For a moment her heart nearly stopped. “The Puzzlebreaker?” she asked weakly. “Friend to the prime minister, one of the wealthiest men in the realm?”
“Aye, he founded that daft Puzzlemaker’s Club, but he’s a sharp ‘un, for all that. It’s said Lord Riverton don’t make a move without consulting him. Been visiting friends up north, with this cub set to join him next week.” The squire sighed heavily. “When I consider what Lord Beaulieu may think should his brother Kit die in my care … I do swear, I rue the day my Tom met him at Oxford.”
“Surely the earl could not hold you responsible.”
The squire shrugged, then raised pleading eyes to hers. “I beg you to stay, Mrs. Martin. With any luck, my messenger will reach the earl within hours and bring his physician back, mayhap by nightfall. I’d not have the worthless Winthrop near him, drunk or sober, and Lord knows, my sister will be no help. Mistress Mary thought so highly of your skill—none better in the county, she swore. Will you not keep the lad alive until his kin arrive?”

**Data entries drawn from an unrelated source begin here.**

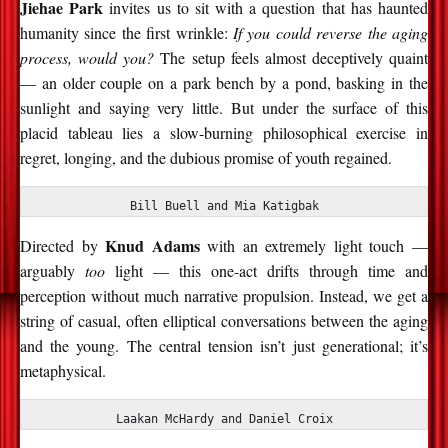
Jiehae Park
invites us to sit with a question that has haunted
humanity since the first wrinkle:
If you could reverse the aging
process, would you?
The setup feels almost deceptively quaint
— an older couple on a park bench by a pond, basking in the
sunlight and saying very little. But under the surface of this
placid tableau lies a slow-burning philosophical exercise in
regret, longing, and the dubious promise of youth regained.
Bill Buell and Mia Katigbak
Knud Adams
Directed by
with an extremely light touch —
arguably
too
light — this one-act drifts through time and
perception without much narrative propulsion. Instead, we get a
string of casual, often elliptical conversations between the aging
and the young. The central tension isn’t just generational; it’s
metaphysical.
Laakan McHardy and Daniel Croix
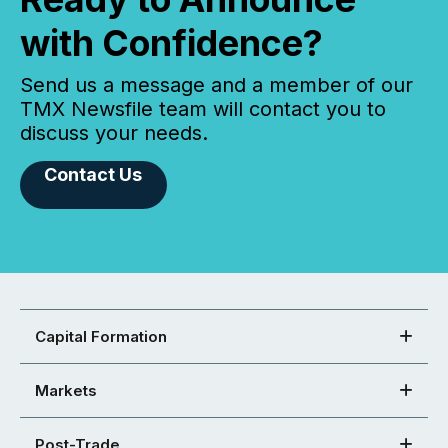
with Confidence?
Send us a message and a member of our
TMX Newsfile team will contact you to
discuss your needs.
Contact Us
Capital Formation
Markets
Post-Trade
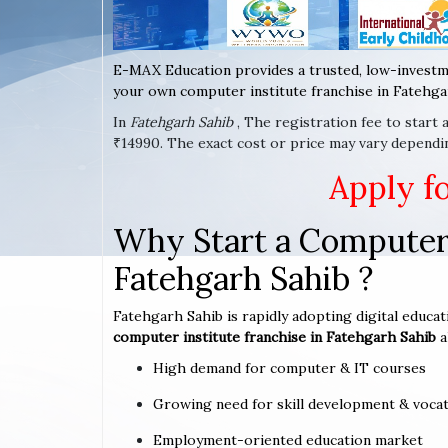
E-MAX Education provides a trusted, low-investm
your own computer institute franchise in Fatehgar
In
Fatehgarh Sahib
, The registration fee to start
₹14990. The exact cost or price may vary dependi
Apply f
Why Start a Computer 
Fatehgarh Sahib ?
Fatehgarh Sahib is rapidly adopting digital educat
computer institute franchise in Fatehgarh Sahib
a
High demand for computer & IT courses
Growing need for skill development & vocat
Employment-oriented education market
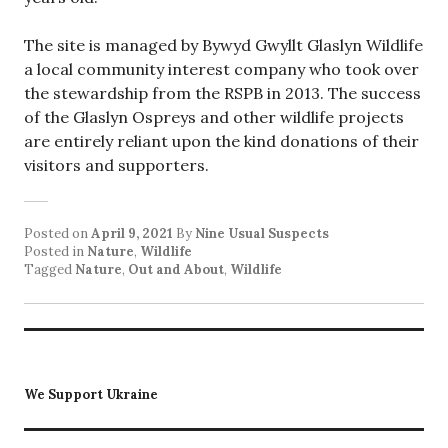
The site is managed by Bywyd Gwyllt Glaslyn Wildlife
a local community interest company who took over
the stewardship from the RSPB in 2013. The success
of the Glaslyn Ospreys and other wildlife projects
are entirely reliant upon the kind donations of their
visitors and supporters.
Posted on
April 9, 2021
By
Nine Usual Suspects
Posted in
Nature
,
Wildlife
Tagged
Nature
,
Out and About
,
Wildlife
We Support Ukraine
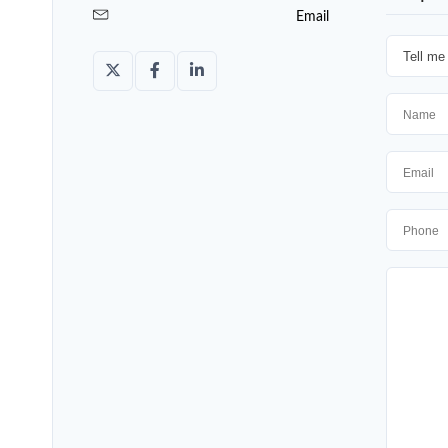
Email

And thereby encounter the Earl of Beaulieu? All her protective instincts screamed danger as the metallic taste of fear filled her mouth, seeming stronger than ever after its near two-year hiatus. Though her first impulse was to jump from the carriage, mount the borrowed horse and race back to the safe haven of her little cottage, she struggled to squelch her irrational panic.
She must fashion a measured reply. The squire would be expecting from her nothing more extreme than worry.